The other art standout this issue — in the uncanny department anyway — is the cold dead stare sometimes affected by our Court of Owls aligned femme fatale. I noticed it in previous issues, but other bits of the art were more noteworthy. But now it’s starting to get under my skin. I can only hope that it’s on purpose, and unlike the Joker’s silly abomination of a face, it adds to the character.

The real shame this issue is the fact that Guillem March’s art paired with Arif Prianto’s psychedelic colors could have made the flashback pages impactful — if James Tynion’s big yellow boxes weren’t expositing all over the place ruining any potential emotional weight. Everyone knows the primary characteristic of flashbacks/flashbulb memories is the calm thorough manner in which the person recalling them narrates what’s going through their head… I wish he would just trust his artists to — you know — do art. They don’t call comics sequential art for shits and giggles.


This backup is still not good, folks. Not much more to say.

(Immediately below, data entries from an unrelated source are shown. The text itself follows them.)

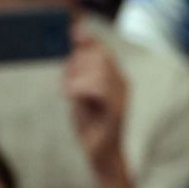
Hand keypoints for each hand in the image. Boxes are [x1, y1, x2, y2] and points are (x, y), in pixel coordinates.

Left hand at [63, 30, 128, 174]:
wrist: (100, 154)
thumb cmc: (90, 123)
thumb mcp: (78, 92)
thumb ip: (76, 70)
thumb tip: (70, 46)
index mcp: (114, 76)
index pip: (101, 48)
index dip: (86, 39)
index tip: (69, 33)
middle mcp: (121, 82)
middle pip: (100, 55)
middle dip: (78, 62)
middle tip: (66, 81)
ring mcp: (122, 95)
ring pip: (99, 69)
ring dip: (76, 77)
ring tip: (68, 92)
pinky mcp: (117, 109)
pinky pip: (99, 88)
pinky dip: (80, 88)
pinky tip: (71, 96)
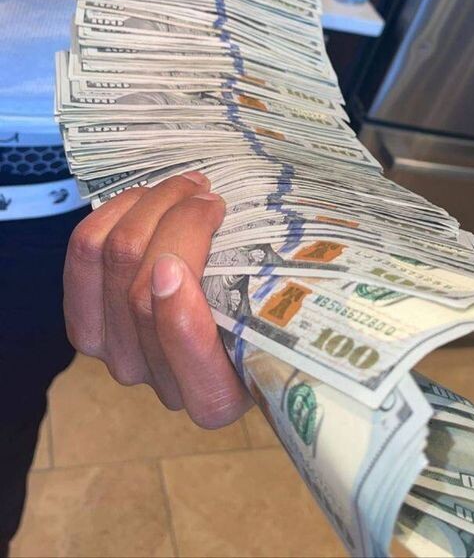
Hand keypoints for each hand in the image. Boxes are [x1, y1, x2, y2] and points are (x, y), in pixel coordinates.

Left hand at [64, 173, 250, 427]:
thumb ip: (271, 284)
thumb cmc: (265, 305)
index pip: (190, 362)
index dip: (178, 313)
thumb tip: (227, 218)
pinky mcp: (85, 322)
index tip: (182, 265)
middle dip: (176, 225)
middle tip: (208, 192)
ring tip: (185, 187)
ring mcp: (116, 355)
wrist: (225, 317)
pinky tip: (145, 197)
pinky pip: (83, 254)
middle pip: (143, 296)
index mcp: (217, 398)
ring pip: (111, 264)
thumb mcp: (279, 305)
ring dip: (149, 209)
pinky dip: (113, 214)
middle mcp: (161, 385)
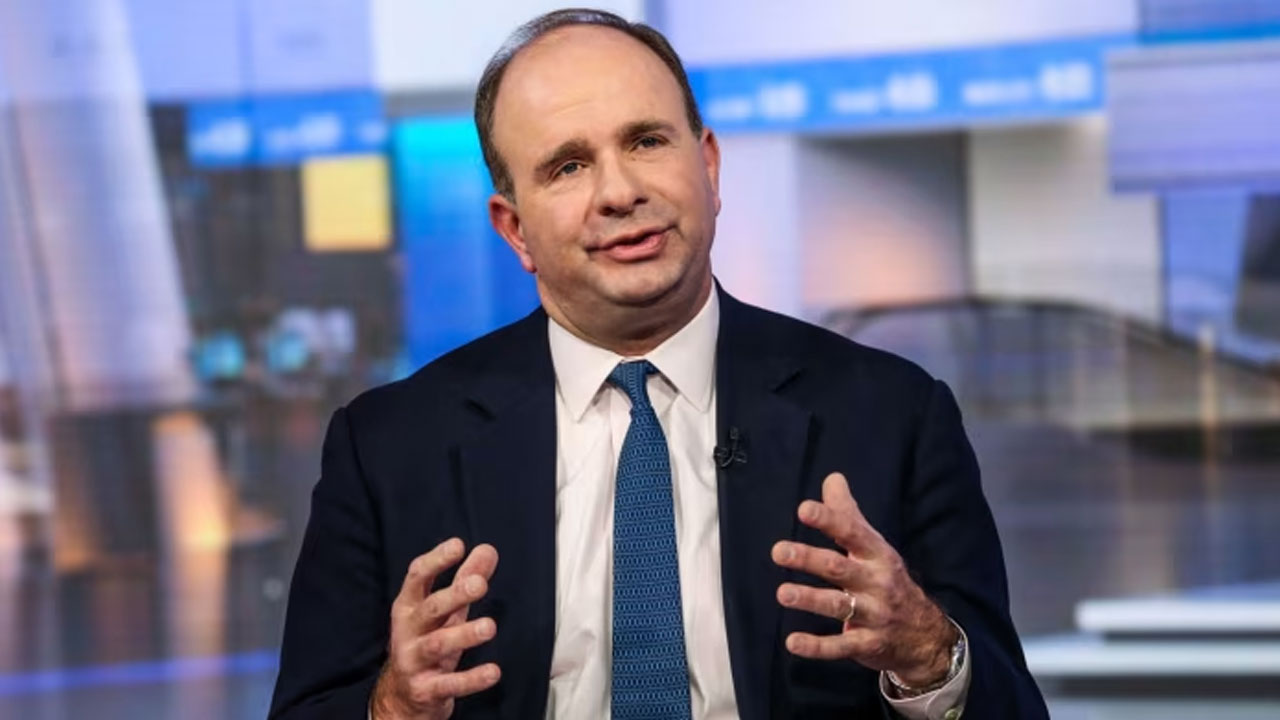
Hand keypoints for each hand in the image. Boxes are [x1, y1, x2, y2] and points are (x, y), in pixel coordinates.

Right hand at [371, 539, 500, 719]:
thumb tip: (487, 550)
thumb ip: (464, 580)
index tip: (457, 545)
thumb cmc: (426, 641)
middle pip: (430, 609)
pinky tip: (493, 672)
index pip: (417, 577)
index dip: (436, 560)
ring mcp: (413, 661)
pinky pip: (449, 684)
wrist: (402, 696)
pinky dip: (471, 679)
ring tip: (489, 627)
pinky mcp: (425, 690)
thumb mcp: (445, 611)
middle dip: (454, 595)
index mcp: (409, 606)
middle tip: (479, 584)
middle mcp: (407, 631)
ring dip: (463, 635)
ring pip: (438, 645)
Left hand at [771, 473, 956, 687]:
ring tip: (782, 593)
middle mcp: (876, 582)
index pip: (852, 532)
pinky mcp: (867, 645)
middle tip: (779, 551)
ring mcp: (873, 615)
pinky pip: (840, 647)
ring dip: (810, 599)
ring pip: (839, 606)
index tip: (804, 509)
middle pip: (840, 568)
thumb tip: (832, 478)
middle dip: (809, 559)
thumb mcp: (874, 547)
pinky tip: (792, 642)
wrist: (926, 636)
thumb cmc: (888, 581)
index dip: (829, 520)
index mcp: (876, 555)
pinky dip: (817, 646)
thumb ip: (848, 515)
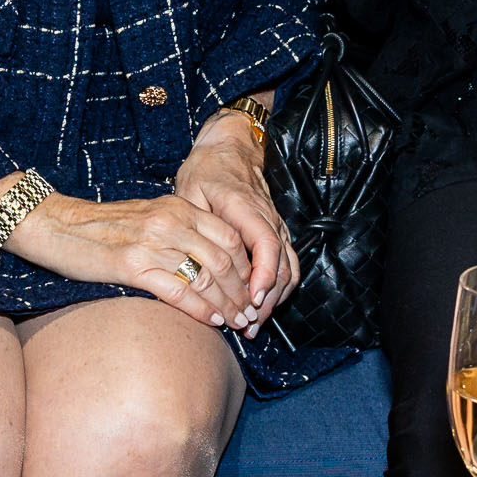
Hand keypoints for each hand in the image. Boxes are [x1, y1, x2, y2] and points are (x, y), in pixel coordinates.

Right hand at [10, 190, 258, 328]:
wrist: (56, 224)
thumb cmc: (100, 227)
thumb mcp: (148, 217)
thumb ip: (179, 231)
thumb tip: (209, 261)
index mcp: (177, 207)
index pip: (229, 236)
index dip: (248, 267)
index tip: (252, 289)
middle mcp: (170, 221)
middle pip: (224, 259)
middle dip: (243, 291)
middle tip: (251, 313)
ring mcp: (152, 243)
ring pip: (206, 276)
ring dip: (228, 304)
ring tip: (237, 323)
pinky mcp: (132, 266)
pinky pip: (179, 291)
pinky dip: (201, 309)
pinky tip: (212, 321)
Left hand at [169, 117, 298, 331]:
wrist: (230, 151)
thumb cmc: (207, 171)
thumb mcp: (191, 190)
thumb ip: (193, 222)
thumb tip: (187, 256)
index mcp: (247, 208)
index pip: (267, 245)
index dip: (263, 275)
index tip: (252, 299)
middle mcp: (269, 219)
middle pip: (282, 265)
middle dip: (267, 299)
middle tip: (248, 325)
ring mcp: (277, 227)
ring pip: (288, 269)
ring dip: (274, 299)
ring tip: (254, 324)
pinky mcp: (277, 234)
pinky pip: (287, 266)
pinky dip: (279, 289)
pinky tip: (262, 307)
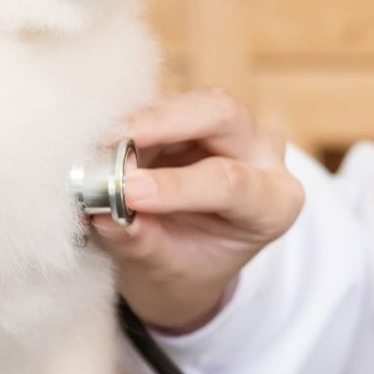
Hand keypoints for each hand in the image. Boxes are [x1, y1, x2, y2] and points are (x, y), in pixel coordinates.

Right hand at [88, 88, 305, 330]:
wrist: (186, 260)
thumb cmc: (187, 267)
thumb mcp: (167, 270)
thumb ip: (141, 243)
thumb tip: (104, 216)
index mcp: (276, 203)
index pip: (231, 183)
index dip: (177, 184)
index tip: (128, 192)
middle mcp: (264, 156)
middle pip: (222, 115)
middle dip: (162, 123)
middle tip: (109, 142)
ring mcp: (234, 129)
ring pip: (188, 103)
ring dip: (138, 123)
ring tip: (97, 152)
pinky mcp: (198, 116)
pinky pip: (163, 106)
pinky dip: (130, 123)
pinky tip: (103, 143)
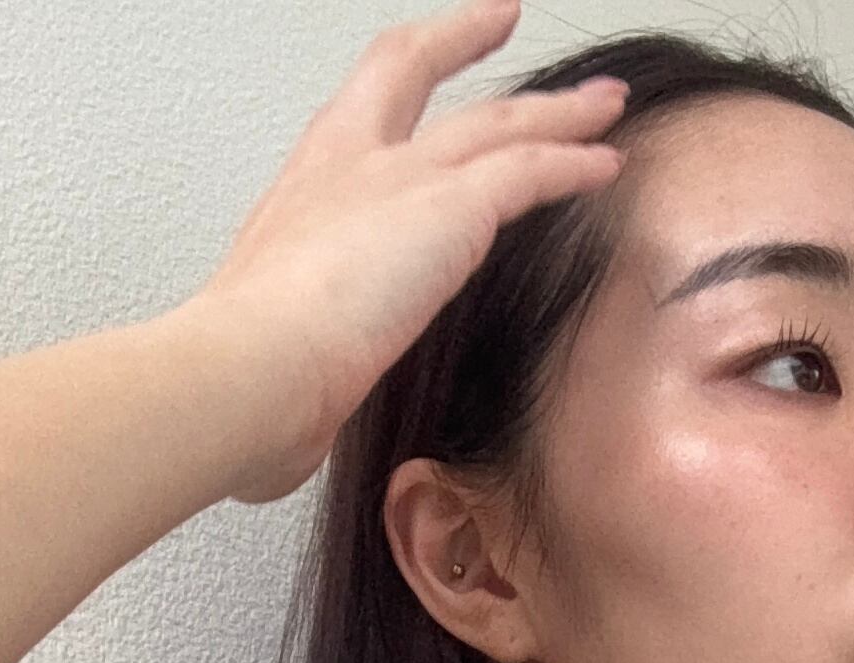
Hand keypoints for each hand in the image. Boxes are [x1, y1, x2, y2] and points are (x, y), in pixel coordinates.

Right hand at [185, 0, 624, 503]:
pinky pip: (531, 169)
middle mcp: (350, 166)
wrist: (247, 370)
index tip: (417, 64)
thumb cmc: (244, 382)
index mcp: (303, 195)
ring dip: (555, 111)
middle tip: (501, 17)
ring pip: (496, 122)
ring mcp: (399, 179)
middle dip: (464, 39)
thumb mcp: (275, 362)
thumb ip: (297, 377)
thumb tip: (292, 431)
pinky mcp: (451, 208)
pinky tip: (608, 164)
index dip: (389, 78)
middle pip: (416, 72)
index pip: (353, 116)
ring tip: (601, 105)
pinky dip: (574, 163)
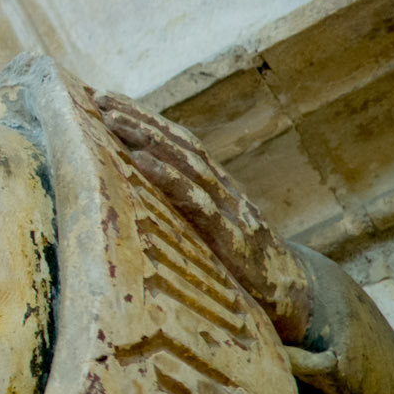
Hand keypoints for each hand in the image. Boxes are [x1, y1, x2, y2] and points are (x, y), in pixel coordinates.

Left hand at [93, 90, 312, 345]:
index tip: (108, 99)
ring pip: (185, 163)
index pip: (177, 142)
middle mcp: (221, 190)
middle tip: (100, 98)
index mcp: (215, 186)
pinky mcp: (230, 236)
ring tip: (113, 120)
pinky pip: (195, 201)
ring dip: (146, 138)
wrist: (293, 295)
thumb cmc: (241, 265)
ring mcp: (228, 209)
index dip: (145, 118)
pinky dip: (168, 177)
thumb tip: (136, 193)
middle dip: (139, 118)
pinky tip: (140, 162)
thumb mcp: (210, 231)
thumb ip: (183, 209)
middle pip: (178, 143)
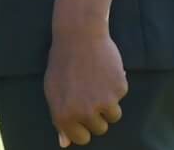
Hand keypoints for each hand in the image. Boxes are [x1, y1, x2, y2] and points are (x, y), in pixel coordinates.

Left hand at [45, 28, 125, 146]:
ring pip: (113, 116)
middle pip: (100, 129)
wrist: (79, 35)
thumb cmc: (63, 63)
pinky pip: (120, 96)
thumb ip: (60, 119)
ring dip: (108, 103)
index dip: (82, 126)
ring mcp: (103, 102)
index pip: (81, 138)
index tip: (81, 113)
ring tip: (96, 81)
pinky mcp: (119, 89)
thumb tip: (65, 143)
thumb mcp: (53, 91)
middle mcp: (84, 113)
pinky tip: (103, 70)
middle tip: (88, 92)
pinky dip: (115, 85)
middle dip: (96, 114)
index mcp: (64, 115)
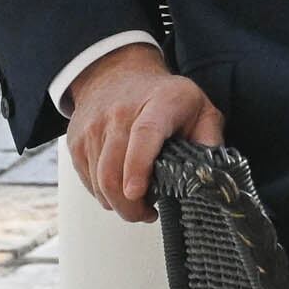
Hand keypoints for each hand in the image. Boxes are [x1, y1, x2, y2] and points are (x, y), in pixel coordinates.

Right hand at [65, 45, 223, 222]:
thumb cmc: (164, 96)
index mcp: (159, 104)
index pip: (144, 135)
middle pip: (113, 170)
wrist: (116, 74)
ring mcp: (94, 128)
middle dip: (128, 206)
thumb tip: (212, 171)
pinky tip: (121, 190)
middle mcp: (120, 115)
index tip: (138, 193)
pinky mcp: (76, 142)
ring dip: (117, 203)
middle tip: (146, 214)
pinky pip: (88, 180)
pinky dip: (103, 193)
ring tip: (137, 203)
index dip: (138, 167)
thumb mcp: (200, 107)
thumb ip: (210, 138)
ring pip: (98, 181)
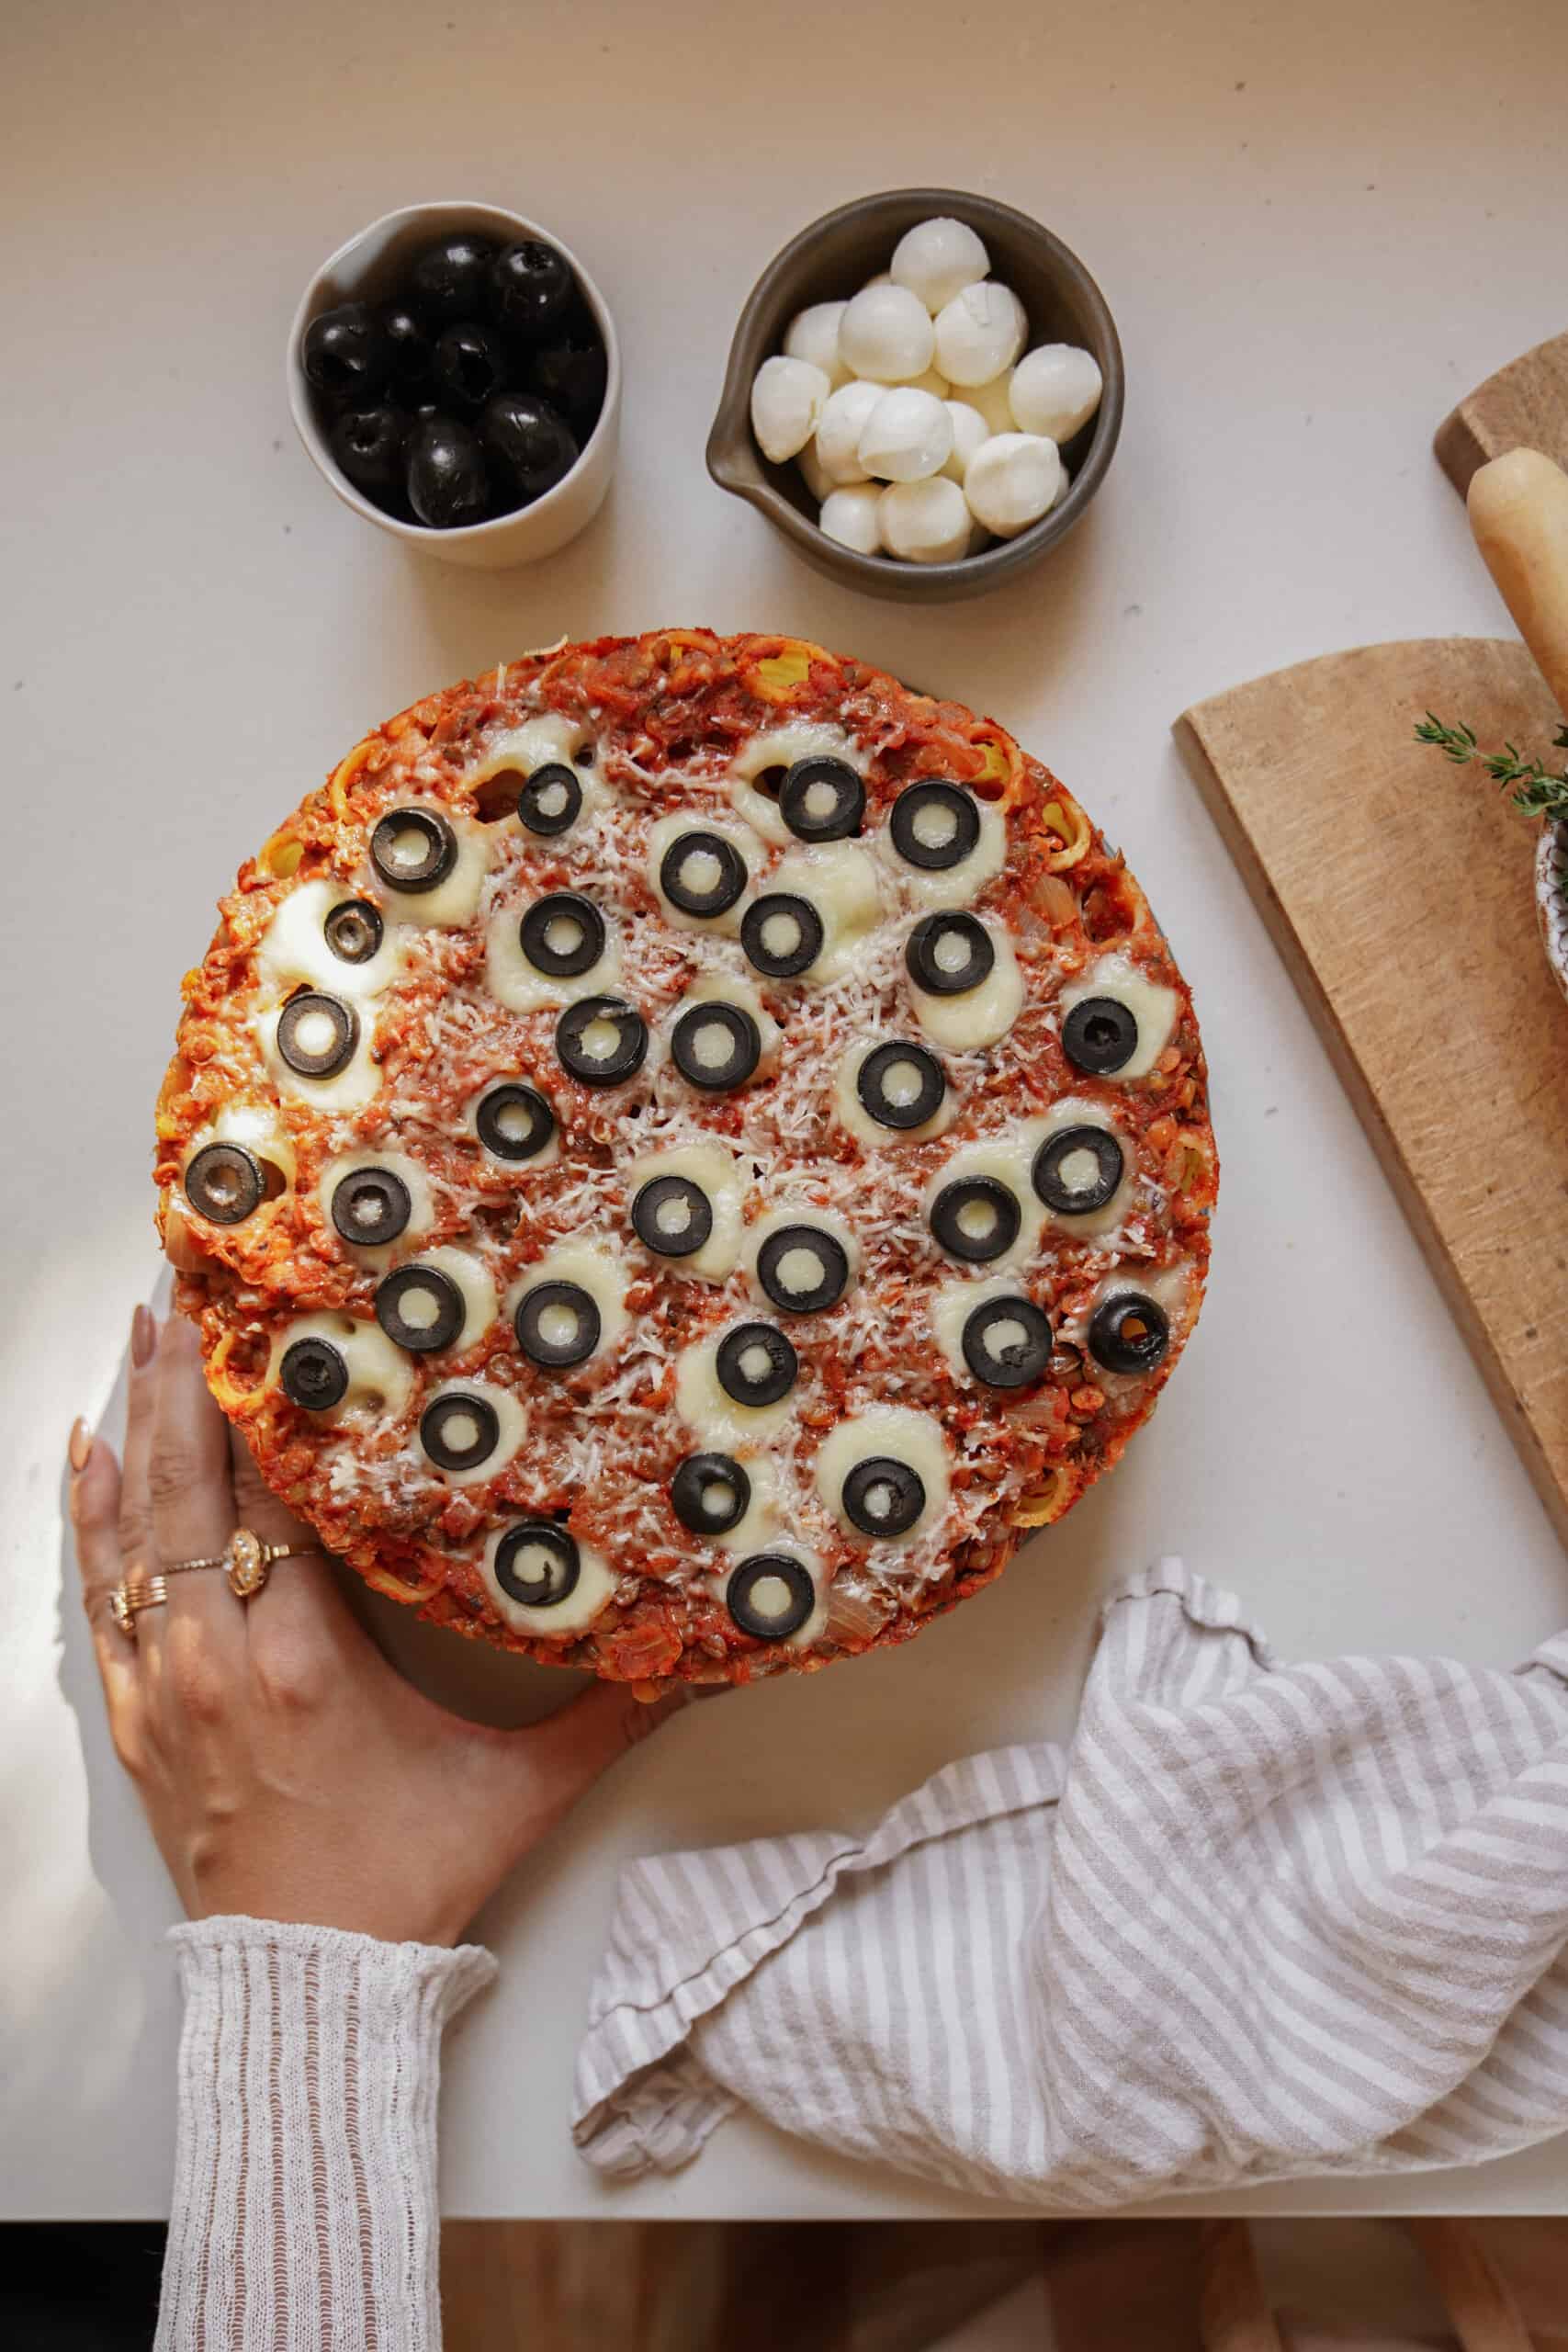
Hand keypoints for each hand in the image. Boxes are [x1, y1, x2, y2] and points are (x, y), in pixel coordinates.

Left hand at [68, 1307, 688, 1945]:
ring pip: (133, 1522)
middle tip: (196, 1270)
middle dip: (189, 1369)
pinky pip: (97, 1588)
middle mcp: (220, 1657)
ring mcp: (166, 1684)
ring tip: (146, 1322)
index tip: (281, 1313)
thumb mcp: (519, 1794)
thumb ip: (611, 1716)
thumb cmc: (404, 1880)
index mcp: (307, 1660)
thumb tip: (699, 1653)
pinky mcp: (137, 1715)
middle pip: (189, 1482)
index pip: (274, 1496)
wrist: (305, 1984)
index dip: (270, 1399)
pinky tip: (87, 1445)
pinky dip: (91, 1510)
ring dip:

Bluebird gets one-upped by a college student… And Orca is going to stomp Punchline! Egads! Sigh. Why are we supposed to care that this one-dimensional Harley-rip off is in trouble? I’m really failing to grasp the point of this backup feature.


Mirka Andolfo’s art is getting a little more polished with each issue, though it still looks a little rushed or sketchy here and there. Some background elements are still real unfinished looking though — like the panel below that just has a gradient as a background…

Recommended if…

  • You like exposition.
  • Large, misshapen jawlines and cold dead soulless eyes are your idea of a good time.
  • You’ll ride or die for Gordo.
  • You don’t mind ignoring the Punchline bits.


The sheer onslaught of exposition plastered all over every panel really sunk this issue for me until the end nearly turned it around. A decent ending might not have saved the entire issue, but it at least gave me hope that the next ones can be enjoyable. The Punchline backup is still worth skipping. I’m not going to average the two scores because that’d tank the Joker main feature, so instead I’ll just knock a half point off the score.

Score: 5.5/10

Disclaimer: DC Comics provided Batman News with an advance copy of this comic for the purpose of this review.